FDA Finalizes Guidance on Competitive Generic Therapies

Regulatory NewsRegulatory News
| 13 March 2020 | By Michael Mezher 

The US Food and Drug Administration (FDA) on Friday finalized its guidance on its designation process and criteria for competitive generic therapies (CGTs).
The CGT designation was established under the FDA Reauthorization Act of 2017 (FDARA) and is meant to incentivize the development of generics for drugs that lack competition.
The 20-page final guidance largely mirrors the draft version released in February 2019 and includes several clarifications about the CGT program and its exclusivity provisions.
“[CGT] designation has been a significant advancement in helping to bolster generic drug competition in the US,” said FDA Commissioner Stephen Hahn, noting that the agency has received more than 350 CGT requests.
In a change from the draft version, the final guidance clarifies that individual applicants should request CGT designation for each individual application. “FDA does not interpret CGT designation to automatically apply to all applications for such drug, and CGT designation therefore should be requested for each application,” FDA writes.
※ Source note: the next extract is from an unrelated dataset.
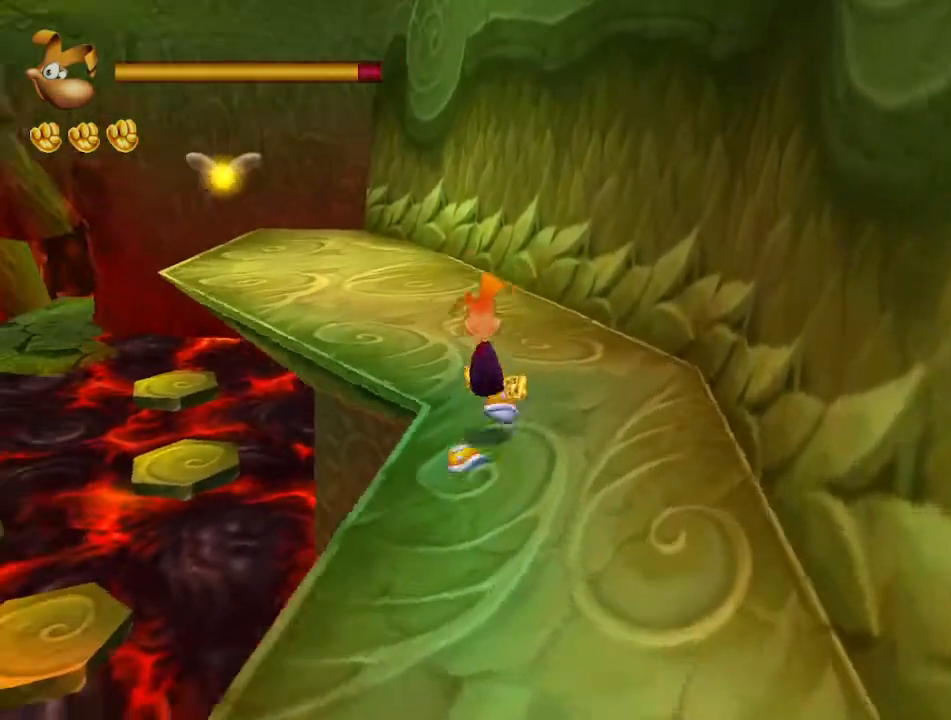
{"buttons": [], "left_stick": "up", "right_stick": "center", "events": [[133, "right_stick", "right"], [250, "right_stick", "center"]]}
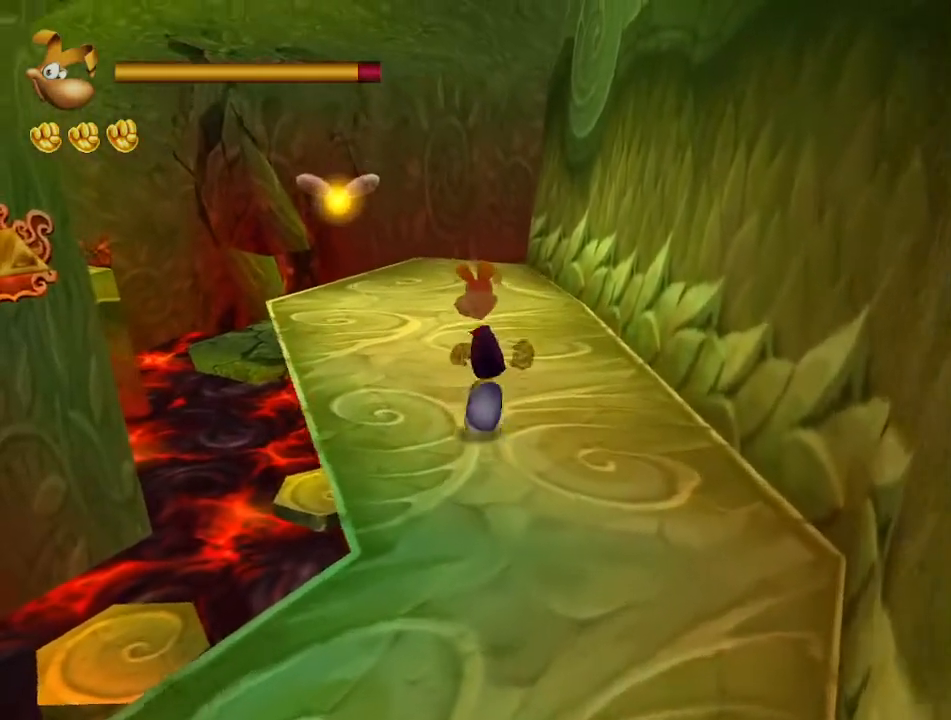
{"buttons": [], "left_stick": "up", "right_stick": "center", "events": [[100, "SQUARE", "down"], [167, "SQUARE", "up"], [367, "right_stick", "right"], [467, "right_stick", "center"]]}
The final guidance further clarifies that while the agency may expedite the development of an application with CGT designation and “strive to act” ahead of the Generic Drug User Fee Amendments (GDUFA) goal date, CGT designation does not guarantees a shorter review time.
FDA also explains that both complex and non-complex generic drugs may qualify for pre-ANDA meetings on a case-by-case basis. While the meetings are meant to expedite development, FDA says it won’t necessarily expedite the meetings themselves.
Additionally, FDA says it has updated the terminology used in the final guidance “to further delineate 180-day patent exclusivity from 180-day CGT exclusivity” and made editorial changes to “clarify the operation of 180-day CGT exclusivity and forfeiture.”